Problem
Lay out everything from the start of the data down to and including the line that contains "Реле промежуточные, разъемы" as a Markdown table. Use two columns, Row and Text, with one line per row numbered in order and blank lines left out.

========

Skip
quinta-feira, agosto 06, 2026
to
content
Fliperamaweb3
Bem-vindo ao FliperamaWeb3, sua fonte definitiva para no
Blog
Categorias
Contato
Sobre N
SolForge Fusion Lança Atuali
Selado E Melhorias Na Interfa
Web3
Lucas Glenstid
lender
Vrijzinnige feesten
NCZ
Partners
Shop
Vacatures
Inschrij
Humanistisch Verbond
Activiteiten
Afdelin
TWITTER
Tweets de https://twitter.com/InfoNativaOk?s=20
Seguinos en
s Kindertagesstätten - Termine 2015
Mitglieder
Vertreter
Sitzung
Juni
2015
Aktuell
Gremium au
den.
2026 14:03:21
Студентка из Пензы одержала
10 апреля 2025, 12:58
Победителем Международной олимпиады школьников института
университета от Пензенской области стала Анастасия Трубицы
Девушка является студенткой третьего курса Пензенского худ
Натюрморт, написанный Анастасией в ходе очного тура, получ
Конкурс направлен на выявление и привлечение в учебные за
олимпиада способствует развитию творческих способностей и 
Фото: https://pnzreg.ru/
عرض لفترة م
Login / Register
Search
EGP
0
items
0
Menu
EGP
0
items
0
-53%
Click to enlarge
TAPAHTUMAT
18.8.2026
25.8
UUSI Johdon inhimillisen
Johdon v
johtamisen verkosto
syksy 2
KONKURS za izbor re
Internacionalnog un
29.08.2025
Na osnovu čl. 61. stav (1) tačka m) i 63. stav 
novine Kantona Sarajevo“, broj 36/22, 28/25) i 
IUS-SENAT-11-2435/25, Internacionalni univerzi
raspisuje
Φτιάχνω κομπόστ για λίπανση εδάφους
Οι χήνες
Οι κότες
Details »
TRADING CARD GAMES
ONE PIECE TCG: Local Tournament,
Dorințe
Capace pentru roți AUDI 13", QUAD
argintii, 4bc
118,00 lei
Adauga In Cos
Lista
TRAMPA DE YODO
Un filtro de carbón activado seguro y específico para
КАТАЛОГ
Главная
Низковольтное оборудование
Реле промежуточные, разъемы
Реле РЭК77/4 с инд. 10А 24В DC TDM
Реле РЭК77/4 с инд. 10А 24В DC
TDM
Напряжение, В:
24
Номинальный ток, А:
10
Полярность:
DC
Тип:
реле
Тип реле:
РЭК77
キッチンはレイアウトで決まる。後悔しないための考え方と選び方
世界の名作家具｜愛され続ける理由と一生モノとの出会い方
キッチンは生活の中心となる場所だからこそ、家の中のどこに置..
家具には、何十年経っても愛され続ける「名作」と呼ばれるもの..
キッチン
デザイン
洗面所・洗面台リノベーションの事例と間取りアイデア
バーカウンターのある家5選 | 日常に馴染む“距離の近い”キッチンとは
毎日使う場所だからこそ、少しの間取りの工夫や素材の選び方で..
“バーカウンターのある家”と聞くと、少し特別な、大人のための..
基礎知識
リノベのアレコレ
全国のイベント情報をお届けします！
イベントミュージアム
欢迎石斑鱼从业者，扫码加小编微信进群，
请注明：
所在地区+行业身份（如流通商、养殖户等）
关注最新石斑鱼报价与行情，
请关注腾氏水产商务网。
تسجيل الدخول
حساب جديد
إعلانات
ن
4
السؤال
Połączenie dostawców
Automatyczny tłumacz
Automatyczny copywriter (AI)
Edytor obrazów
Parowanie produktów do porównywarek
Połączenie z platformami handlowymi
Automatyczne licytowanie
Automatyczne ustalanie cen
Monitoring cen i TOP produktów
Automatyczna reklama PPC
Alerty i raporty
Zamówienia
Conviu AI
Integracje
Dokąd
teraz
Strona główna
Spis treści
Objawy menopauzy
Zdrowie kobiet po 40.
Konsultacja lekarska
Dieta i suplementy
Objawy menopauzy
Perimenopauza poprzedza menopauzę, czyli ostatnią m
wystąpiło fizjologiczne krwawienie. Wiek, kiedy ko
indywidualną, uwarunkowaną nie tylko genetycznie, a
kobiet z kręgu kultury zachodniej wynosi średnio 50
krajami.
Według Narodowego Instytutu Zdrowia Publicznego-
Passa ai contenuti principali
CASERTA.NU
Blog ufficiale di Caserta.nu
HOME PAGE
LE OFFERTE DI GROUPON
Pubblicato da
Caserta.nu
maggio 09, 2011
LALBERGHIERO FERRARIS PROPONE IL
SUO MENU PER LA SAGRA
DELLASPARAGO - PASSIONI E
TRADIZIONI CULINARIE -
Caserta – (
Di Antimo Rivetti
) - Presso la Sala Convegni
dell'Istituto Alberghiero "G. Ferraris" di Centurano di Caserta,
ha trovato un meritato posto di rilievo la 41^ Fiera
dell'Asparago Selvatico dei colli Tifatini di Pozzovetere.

========

Answer area
| Row | Text |
|---|---|
| 1 | Skip |
| 2 | quinta-feira, agosto 06, 2026 |
| 3 | to |
| 4 | content |
| 5 | Fliperamaweb3 |
| 6 | Bem-vindo ao FliperamaWeb3, sua fonte definitiva para no |
| 7 | Blog |
| 8 | Categorias |
| 9 | Contato |
| 10 | Sobre N |
| 11 | SolForge Fusion Lança Atuali |
| 12 | Selado E Melhorias Na Interfa |
| 13 | Web3 |
| 14 | Lucas Glenstid |
| 15 | lender |
| 16 | Vrijzinnige feesten |
| 17 | NCZ |
| 18 | Partners |
| 19 | Shop |
| 20 | Vacatures |
| 21 | Inschrij |
| 22 | Humanistisch Verbond |
| 23 | Activiteiten |
| 24 | Afdelin |
| 25 | TWITTER |
| 26 | Tweets de https://twitter.com/InfoNativaOk?s=20 |
| 27 | Seguinos en |
| 28 | s Kindertagesstätten - Termine 2015 |
| 29 | Mitglieder |
| 30 | Vertreter |
| 31 | Sitzung |
| 32 | Juni |
| 33 | 2015 |
| 34 | Aktuell |
| 35 | Gremium au |
| 36 | den. |
| 37 | 2026 14:03:21 |
| 38 | Студентка из Пензы одержала |
| 39 | 10 апреля 2025, 12:58 |
| 40 | Победителем Международной олимпиады школьников института |
| 41 | университета от Пензенской области стала Анастасия Трубицы |
| 42 | Девушка является студенткой третьего курса Пензенского худ |
| 43 | Натюрморт, написанный Анастасией в ходе очного тура, получ |
| 44 | Конкурс направлен на выявление и привлечение в учебные за |
| 45 | олимпиада способствует развитию творческих способностей и  |
| 46 | Фото: https://pnzreg.ru/ |
| 47 | عرض لفترة م |
| 48 | Login / Register |
| 49 | Search |
| 50 | EGP |
| 51 | 0 |
| 52 | items |
| 53 | 0 |
| 54 | Menu |
| 55 | EGP |
| 56 | 0 |
| 57 | items |
| 58 | 0 |
| 59 | -53% |
| 60 | Click to enlarge |
| 61 | TAPAHTUMAT |
| 62 | 18.8.2026 |
| 63 | 25.8 |
| 64 | UUSI Johdon inhimillisen |
| 65 | Johdon v |
| 66 | johtamisen verkosto |
| 67 | syksy 2 |
| 68 | KONKURS za izbor re |
| 69 | Internacionalnog un |
| 70 | 29.08.2025 |
| 71 | Na osnovu čl. 61. stav (1) tačka m) i 63. stav  |
| 72 | novine Kantona Sarajevo“, broj 36/22, 28/25) i  |
| 73 | IUS-SENAT-11-2435/25, Internacionalni univerzi |
| 74 | raspisuje |
| 75 | Φτιάχνω κομπόστ για λίπανση εδάφους |
| 76 | Οι χήνες |
| 77 | Οι κότες |
| 78 | Details » |
| 79 | TRADING CARD GAMES |
| 80 | ONE PIECE TCG: Local Tournament, |
| 81 | Dorințe |
| 82 | Capace pentru roți AUDI 13", QUAD |
| 83 | argintii, 4bc |
| 84 | 118,00 lei |
| 85 | Adauga In Cos |
| 86 | Lista |
| 87 | TRAMPA DE YODO |
| 88 | Un filtro de carbón activado seguro y específico para |
| 89 | КАТАЛОГ |
| 90 | Главная |
| 91 | Низковольтное оборудование |
| 92 | Реле промежуточные, разъемы |